▶ [TEXT EXCERPT]:
━━━
# Shaikh Rashid Bin Mohammad Bin Rashid Al Maktoum of Dubai dies



## The Rascal (Aug 6, 2014)

So expect 2 weeks of mourning.


----------



## iggles (Jan 4, 2015)

The Rascal said:


> So expect 2 weeks of mourning.


Gulf news says 3 days. Not been a good week for UAE


----------



## QOFE (Apr 28, 2013)

Condolences.


----------



## w_man (Apr 16, 2010)

?? Any link to the news or is it too recent? I can't seem to find anything online.


----------



## QOFE (Apr 28, 2013)

http://gulfnews.com/news/uae/government/shaikh-rashid-dies-of-heart-attack-1.1586338

And if you can't get into Gulf News:

http://7days.ae/mourning-declared-f...shid-bin-mohammed-bin-rashid-al-maktoum/70883


The National hasn't got anything yet.


----------



## adrianh (Sep 20, 2008)

Very sad news


----------



## nagib_91 (Mar 14, 2014)

may his soul rest in piece

very sad news


----------



## The Rascal (Aug 6, 2014)

When cousins marry?

On a serious note it's a right ****** for business.


----------



## w_man (Apr 16, 2010)

QOFE said:


> Shaikh Rashid dies of heart attack | GulfNews.com
> 
> And if you can't get into Gulf News:
> 
> ...


Thanks!

That's very sad .... 33 years old - way too young.

Condolences to the family.


----------



## maths.teacher (Feb 4, 2013)

Innalilahi wa inna ilayhi rajioon...


----------



## Timlandbutsybhoy (Jun 10, 2015)

Three-day mourning period declared after Shaikh Mohammad's son dies at the age of 34.
━━━
▶ [QUESTIONS]:
A. Please copy the part of the forum thread about Shaikh Rashid's death that opens with the words containing "## maths.teacher (Feb" and closes with "the age of 34.".
B. Decide whether the forum thread about Shaikh Rashid's death agrees with each statement, answering yes or no and quoting the deciding words: (i) Gulf News gives the mourning period as three days. (ii) The National had already run a report on the death. (iii) One post puts Shaikh Rashid's age at 33.

▶ [MATERIAL SUPPLIED]:
━━━
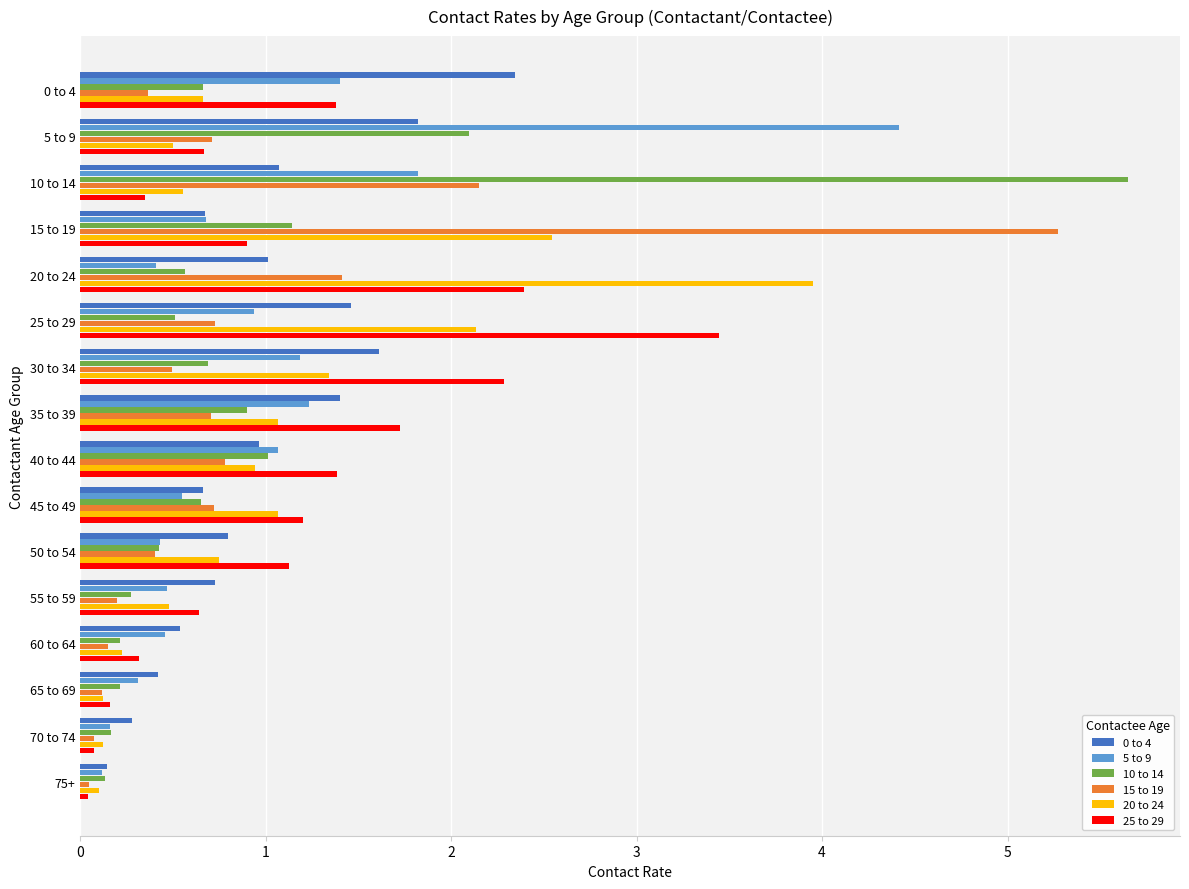

Which category has the highest value across all series?

10 to 14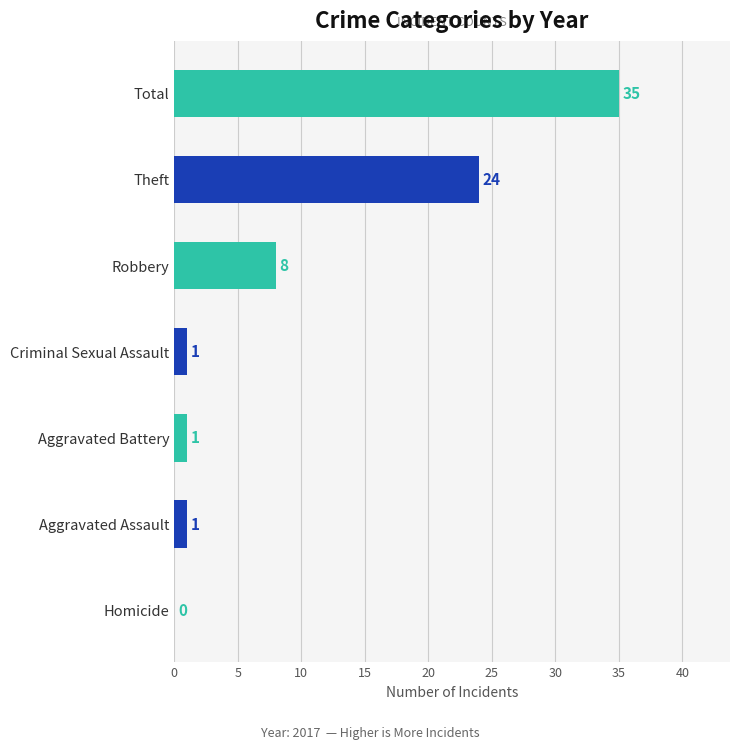

The chart shows a value of 34 at Theft. True or false?

False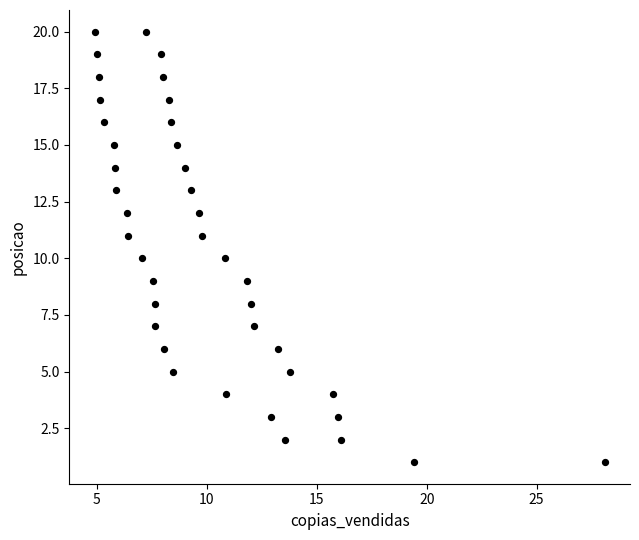

Count the number of points in this scatter plot.

40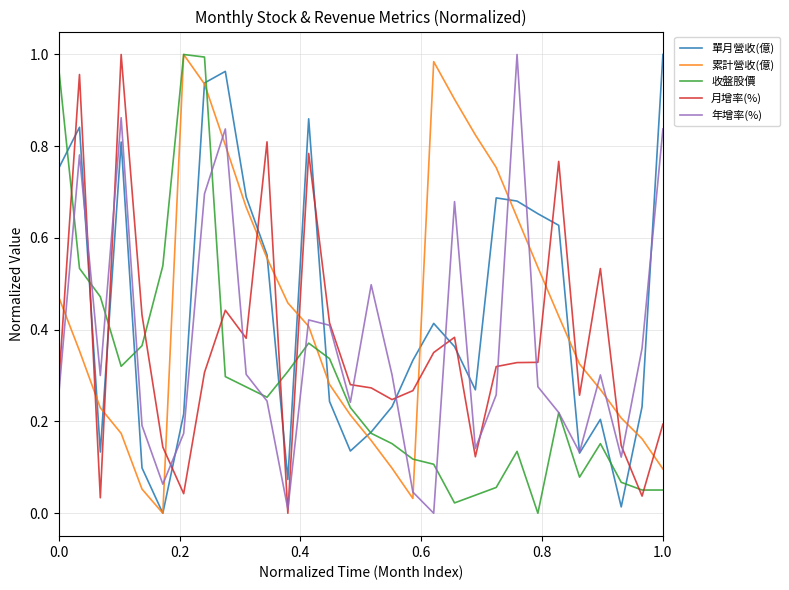

Which series ends up on top after the final intersection of 月增率(%) and 累計營收(億)?

月增率(%)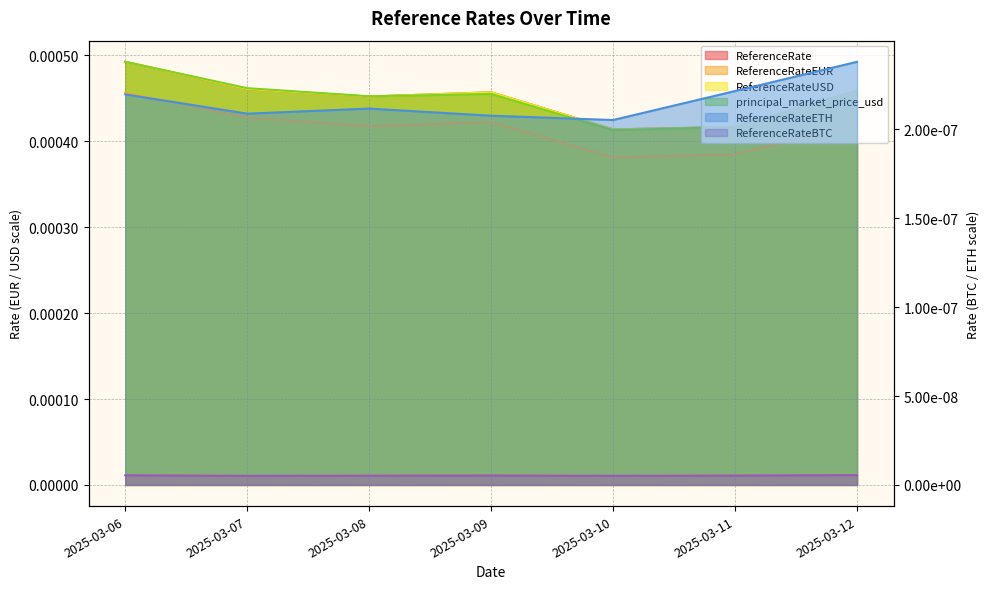

Where is the first local minimum for ReferenceRateEUR?

2025-03-08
━━━
▶ [COMPLETED EXERCISE]:
A.
## maths.teacher (Feb 4, 2013)

Innalilahi wa inna ilayhi rajioon...


----------



## Timlandbutsybhoy (Jun 10, 2015)

Three-day mourning period declared after Shaikh Mohammad's son dies at the age of 34.

B.
(i) Yes: "Gulf news says 3 days."
(ii) No: "The National hasn't got anything yet."
(iii) Yes: "33 years old - way too young."